Vivianne Donner umklammerte das Lenkrad und beugte sich vor, bis sie fast mit der Nase an der Windschutzscheibe klebte, um so im dichten Nebel besser sehen zu können. Es war ein weiterer schrecklicher Tag in einer Reihe schrecklicher Tage, und genau wie die anderen Einwohner von Houston, Texas, fühlte auch sie sich angeschlagen und erschöpft. Nach dem Sturm, der zu einer verheerenden Überschwemmung geführt hatte, wäre ein wenig Sonnenschein schön gewesen. Doch ein klarer Tag würde die Bewohner von Houston auch dazu zwingen, sich den Auswirkungen des Sturms zu stellen und den Schaden an etlichen Häusern und Gebäuden zu begutachten.

Vivi riskierte einen kurzen Blick zur Seite, und der Nebel lichtete sich gerade genug, um ihr die Berge von Trümmern, abgebrochenen Ästen und zerstörten Möbeln am Straßenrand zu offenbaren.

Gott sei Dank war ihr Haus – und auch das von Clems Tagesmutter Charlie – verschont geblieben. Dasselbe konnte man nicht über das Rollin’ Smoke sagen, das berühmte Barbecue-Restaurant, in dem sie als Chefköchin arbeitete. Laut Joe, dem Besitzer und ihrem Mentor, war ihre wunderschöne, frisch sanierte Küche vollkommen ruiniert. Die Renovierung des Restaurants war erst sechs Wochen zuvor abgeschlossen worden, und die neuen Sitznischen, Tische und Stühle waren jetzt alle zerstört. Abfälle und Trümmerteile bedeckten den Boden, und es wurden wirklich alle bei den Aufräumarbeiten gebraucht.

Als Küchenchefin hatte sie nur Joe als Vorgesetzten und könnte theoretisch abwarten, bis ihre Mitarbeiter das Gröbste erledigt hatten. Doch sie war keine Diva. Wie hätte sie das sein können? Sie hatte sich im Restaurant hochgearbeitet, von der Tellerwäscherin zur Chefköchin, aber sie wusste immer noch, wie man sich die Hände schmutzig machte. Auf der Besitzurkunde des Lokals mochte Joes Name stehen, doch das Rollin’ Smoke gehörte zu ihr, verdammt, und Vivi wollte dabei helfen, es wieder auf Vordermann zu bringen.

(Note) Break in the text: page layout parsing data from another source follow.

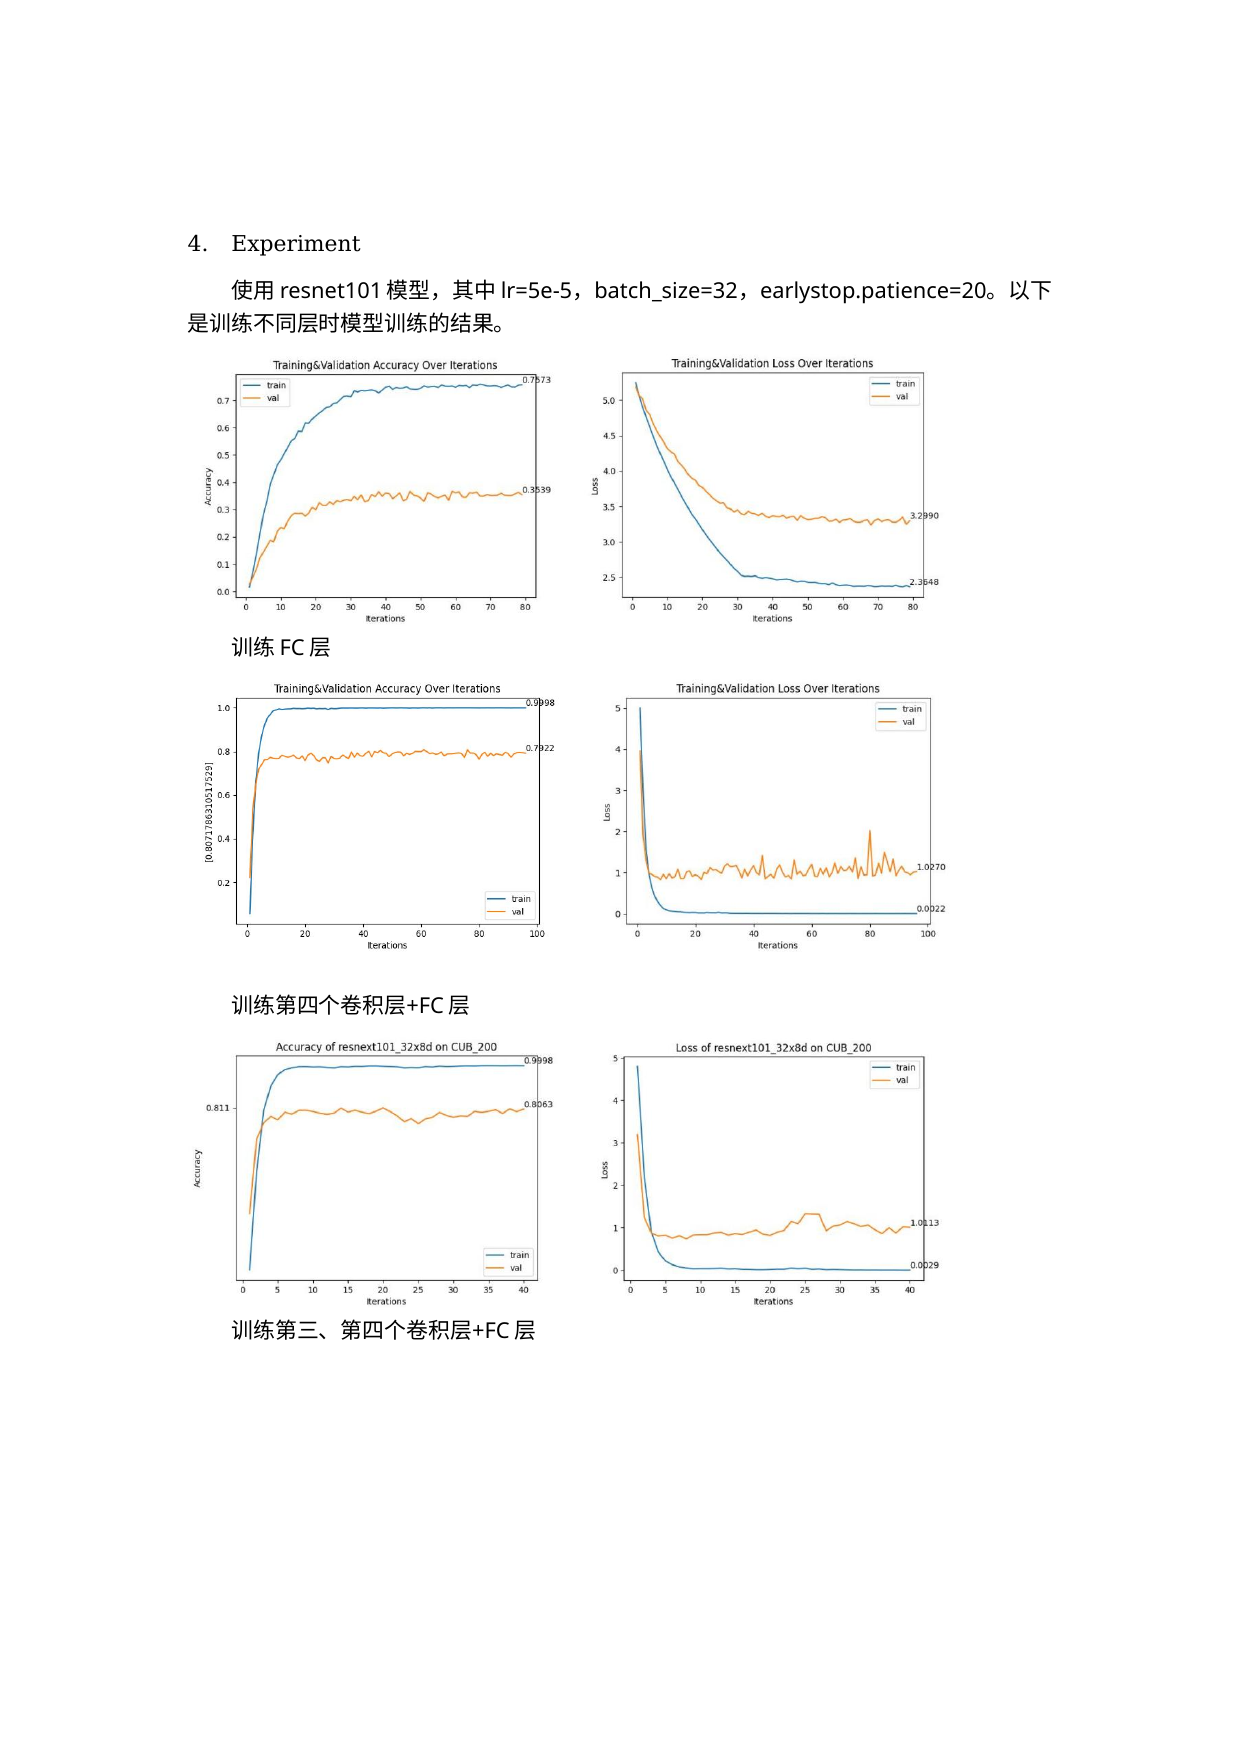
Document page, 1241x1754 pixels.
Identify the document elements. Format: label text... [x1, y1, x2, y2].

picture [187, 337, 962, 629]
text 训练第三、第四个卷积层+FC层 [187, 1313, 1053, 1345]
text 4. Experiment [187, 227, 1053, 259]
picture [187, 1020, 962, 1312]
text 使用resnet101模型，其中lr=5e-5，batch_size=32，earlystop.patience=20。以下是训练不同层时模型训练的结果。 [187, 273, 1053, 338]
text 训练第四个卷积层+FC层 [187, 988, 1053, 1020]
picture [187, 662, 969, 956]
text 训练FC层 [187, 630, 1053, 663]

Als sie sah, dass die Straße vor ihr gesperrt war, bog Vivi auf eine Seitenstraße ab. Hier war der Nebel noch dichter, und die Sicht wurde immer schlechter. Sie überlegte, anzuhalten und abzuwarten, bis der Nebel verflog. Wo war die verdammte Sonne? Sie nahm eine Hand vom Lenkrad und wischte sich die verschwitzte Handfläche an der Jeans ab. Gott, dieses Wetter konnte einem wirklich Angst machen.

Ihr Handy klingelte, und sie zuckte heftig zusammen. Panisch tastete sie nach dem Telefon und ging ran. „Himmel, Joe, du hast mich zu Tode erschreckt!“

„Bist du etwa mit dem Auto unterwegs? Bitte sag Nein!“ Joe klang bestürzt.

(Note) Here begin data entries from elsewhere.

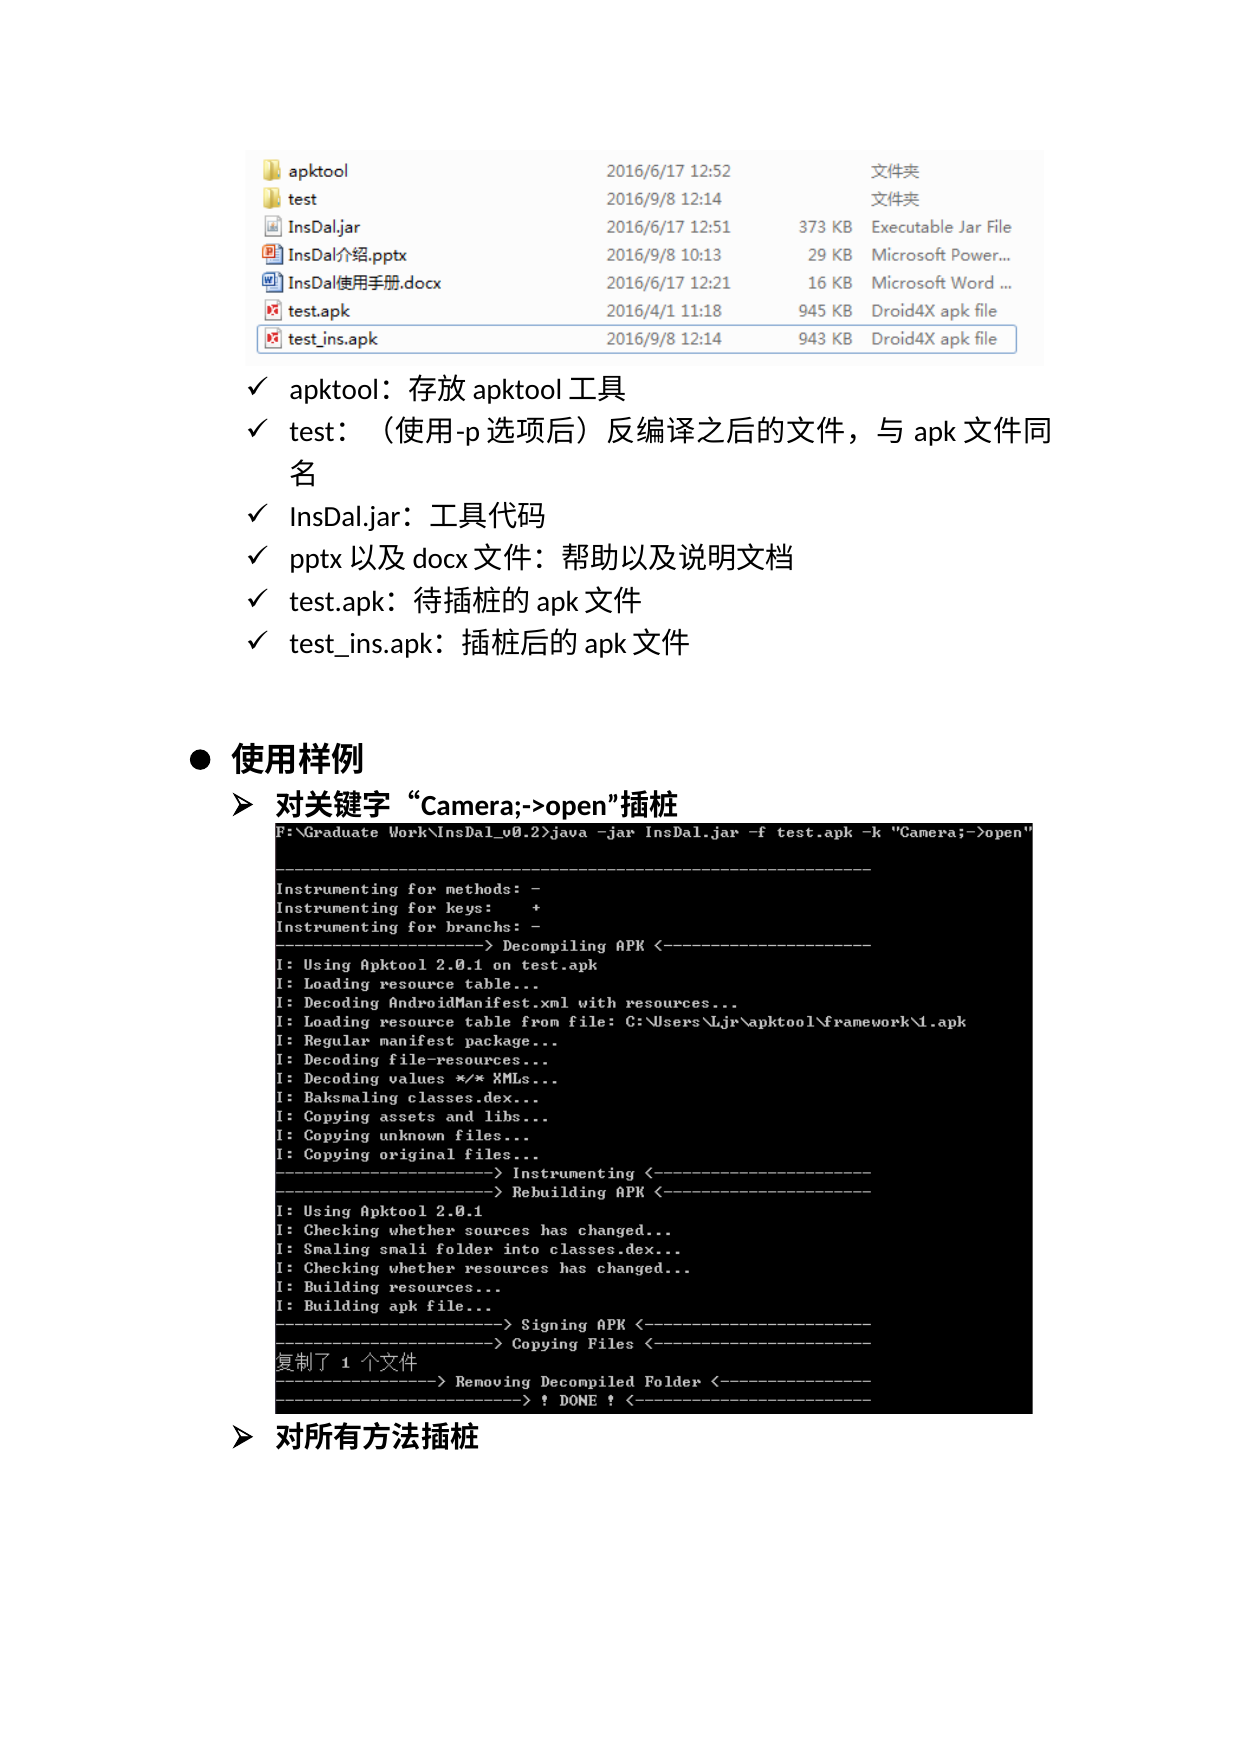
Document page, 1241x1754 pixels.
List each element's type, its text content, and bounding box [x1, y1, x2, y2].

list 对所有方法插桩 [231, 1413, 1053, 1456]
list InsDal.jar：工具代码 [245, 492, 1053, 535]
list test.apk：待插桩的apk文件 [245, 577, 1053, 619]
picture [275, 823, 1033, 1414]
list 对关键字“Camera;->open”插桩 [231, 781, 1053, 823]
list pptx以及docx文件：帮助以及说明文档 [245, 535, 1053, 577]
list test_ins.apk：插桩后的apk文件 [245, 619, 1053, 662]
list test：（使用-p选项后）反编译之后的文件，与apk文件同名 [245, 408, 1053, 492]
list 使用样例 [187, 733, 1053, 781]
list apktool：存放apktool工具 [245, 366, 1053, 408]
picture [245, 150, 1045, 366]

„Na ja, unterwegs würde ich das nicht nennen. Ich komme kaum vom Fleck.“

„Dreh um. Fahr wieder nach Hause.“

Vivi kämpfte gegen den Drang an, genau das zu tun. Sie wollte Clem abholen, sich mit ihr unter einer Decke verkriechen und sich vor der Welt verstecken. Doch genau das hatte sie schon das erste Vierteljahrhundert ihres Lebens getan, und sie weigerte sich, wieder so zu leben. Das Leben war zum Leben da, und es gehörten nun mal sowohl gute als auch schlechte Tage dazu.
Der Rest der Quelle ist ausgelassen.